You'd have to have some sort of hash table to store the results in, you'd just have to check it before each page load.

The problem here is not to crawl duplicated URLS, wich is resolved by a index using a hash obtained from urls. The problem is to crawl DUPLICATED CONTENT. Each url of a "Crawler Trap" is different (year, day, SessionID...).

There is not a "perfect" solution... but you can use some of this strategies:

• Keep a field of wich level the url is inside the website. For each cicle of getting urls from a page, increase the level. It will be like a tree. You can stop to crawl at certain level, like 10 (i think google use this).

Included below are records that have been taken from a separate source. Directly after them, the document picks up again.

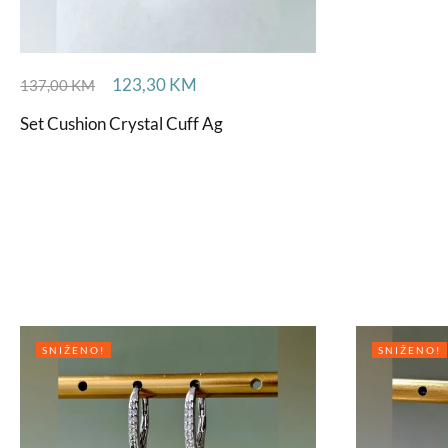
123,30
KM
137,00
KM
Set Cushion Crystal Cuff Ag
SNIŽENO!
SNIŽENO!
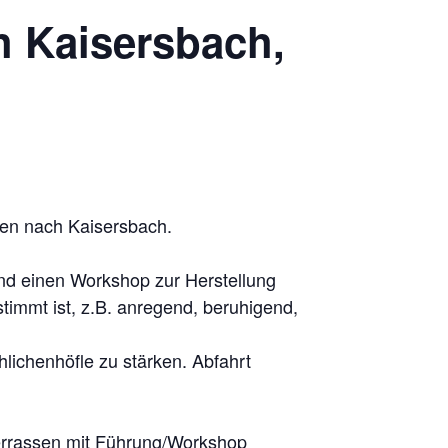
h Kaisersbach,
sen nach Kaisersbach.
nd einen Workshop zur Herstellung
timmt ist, z.B. anregend, beruhigend,
lichenhöfle zu stärken. Abfahrt
rterrassen mit Führung/Workshop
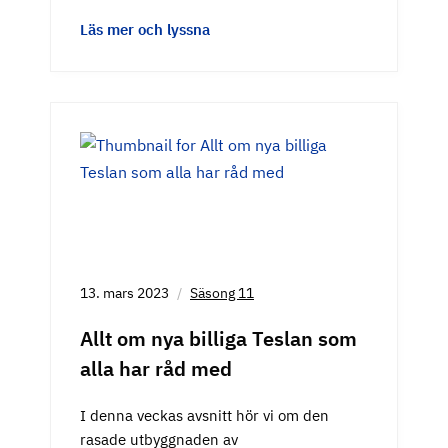
Läs mer och lyssna
13. mars 2023
Säsong 11
Allt om nya billiga Teslan som
alla har råd med
I denna veckas avsnitt hör vi om den
rasade utbyggnaden av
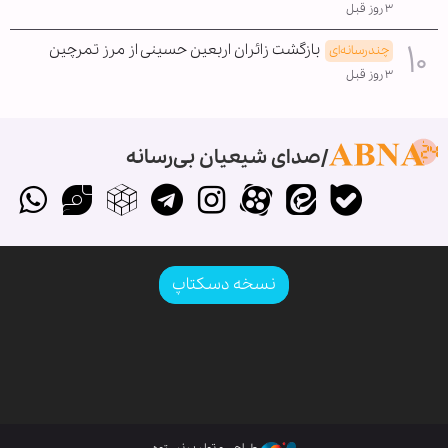
۳ روز قبل
بازگشت زائران اربعین حسینی از مرز تمرچین
چندرسانه‌ای
۳ روز قبل
صدای شیعیان بی‌رسانه
نسخه دسکتاپ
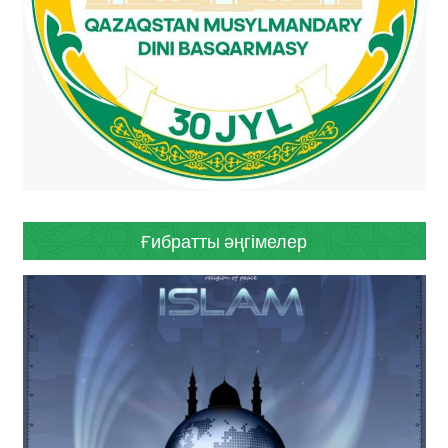
Ғибратты әңгімелер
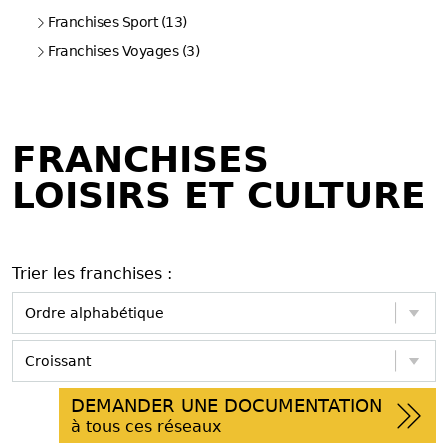
Franchises Sport (13)
Franchises Voyages (3)
FRANCHISES
LOISIRS ET CULTURE
Trier les franchises :
DEMANDER UNE DOCUMENTATION
à tous ces réseaux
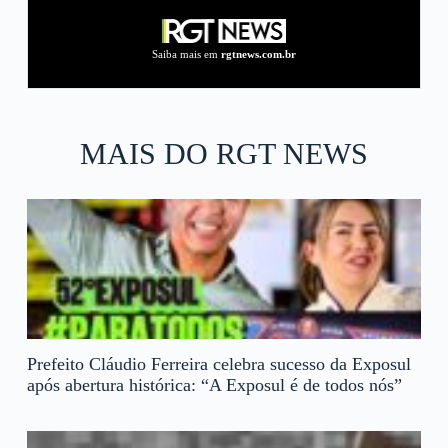
Saiba mais em
rgtnews.com.br
MAIS DO RGT NEWS
Prefeito Cláudio Ferreira celebra sucesso da Exposul
após abertura histórica: “A Exposul é de todos nós”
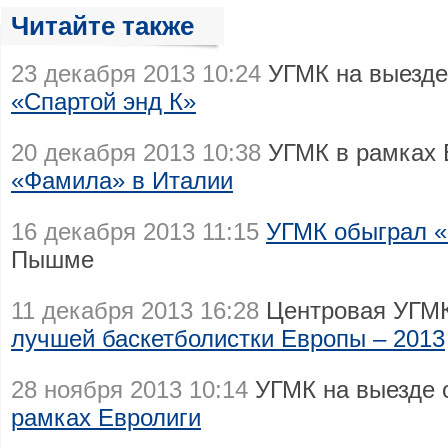
Читайте также
23 декабря 2013 10:24
УГМК на выезде
«Спартой энд К»
20 декабря 2013 10:38
УГМК в рамках 
«Фамила» в Италии
16 декабря 2013 11:15
УГМК обыграл 
Пышме
11 декабря 2013 16:28
Центровая УГМК
лучшей баскетболистки Европы – 2013
28 ноября 2013 10:14
УГМК на выезде
рамках Евролиги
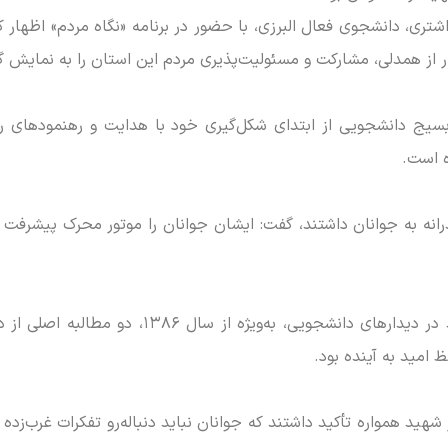
ری، دانشجوی فعال البرزی، با حضور در برنامه «نگاه مردم» اظهار کر
ار از همدلی، مشارکت و مسئولیت‌پذیری مردم این استان را به نمایش 
بسیج دانشجویی از ابتدای شکل‌گیری خود با هدایت و رهنمود‌های ر
 است.
رانه به جوانان داشتند، گفت: ایشان جوانان را موتور محرک پیشرفت ج
این دانشجوی فعال البرزی ادامه داد: رهبر شهید در
 امید به آینده بود.
شهید همواره تأکید داشتند که جوانان نباید دنباله‌رو تفکرات غرب‌زده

• You can try to create a kind of HASH wich can be compared to find similar documents, since you cant compare with each document in your database. There are SimHash from google, but i could not find any implementation to use. Then i´ve created my own. My hash count low and high frequency characters inside the html code and generate a 20bytes hash, wich is compared with a small cache of last crawled pages inside a AVLTree with an NearNeighbors search with some tolerance (about 2). You cant use any reference to characters locations in this hash. After "recognize" the trap, you can record the url pattern of the duplicate content and start to ignore pages with that too.

• Like google, you can create a ranking to each website and "trust" more in one than others.

The crawler keeps a URL pool that contains all the URLs to be crawled. To avoid “infinite loop”, the basic idea is to check the existence of each URL before adding to the pool.

However, this is not easy to implement when the system has scaled to certain level. The naive approach is keeping all the URLs in a hashset and check existence of each new URL. This won't work when there are too many URLs to fit into memory.

There are a couple of solutions here. For instance, instead of storing all the URLs into memory, we should keep them in disk. To save space, URL hash should be used instead of the raw URL. It's also worth to note that we should keep the canonical form of URL rather than the original one. So if the URL is shortened by services like bit.ly, it's better to get the final URL. To speed up the checking process, a cache layer can be built. Or you can see it as a distributed cache system, which is a separate topic.

The post Build a Web Crawler has a detailed analysis of this problem.

Web crawler is an computer program which use to collect/crawling following key values(HREF links,Image links,Meta Data .etc) from given website URL.Its designed like intelligent to follow different HREF links which is already fetch from previous URL, so in this way Crawler can jump from one website to another websites.Usually it called as Webspider or Web Bot.This mechanism is always act a backbone of Web search engine.

Please free to download simple web crawler from my blog - https://algoberry.blogspot.com/2018/10/how-to-built-simple-web-crawler-in-php.html

Well the web is basically a directed graph, so you can construct a graph out of the urls and then do a BFS or DFS traversal while marking the visited nodes so you don't visit the same page twice.

This is a web crawler example. Which can be used to collect mac Addresses for mac spoofing.

#!/usr/bin/env python

import sys
import os
import urlparse
import urllib
from bs4 import BeautifulSoup

def mac_addr_str(f_data):
global fptr
global mac_list
word_array = f_data.split(" ")

    for word in word_array:
        if len(word) == 17 and ':' in word[2] and ':' in word[5] and ':' in word[8] and ':' in word[11] and ':' in word[14]:
            if word not in mac_list:
                mac_list.append(word)
                fptr.writelines(word +"\n")
                print word



url = "http://stackoverflow.com/questions/tagged/mac-address"

url_list = [url]
visited = [url]
pwd = os.getcwd();
pwd = pwd + "/internet_mac.txt";

fptr = open(pwd, "a")
mac_list = []

while len(url_list) > 0:
    try:
        htmltext = urllib.urlopen(url_list[0]).read()
    except:
        url_list[0]
    mac_addr_str(htmltext)
    soup = BeautifulSoup(htmltext)
    url_list.pop(0)
    for tag in soup.findAll('a',href=True):
        tag['href'] = urlparse.urljoin(url,tag['href'])
        if url in tag['href'] and tag['href'] not in visited:
            url_list.append(tag['href'])
            visited.append(tag['href'])

Change the url to crawl more sites......good luck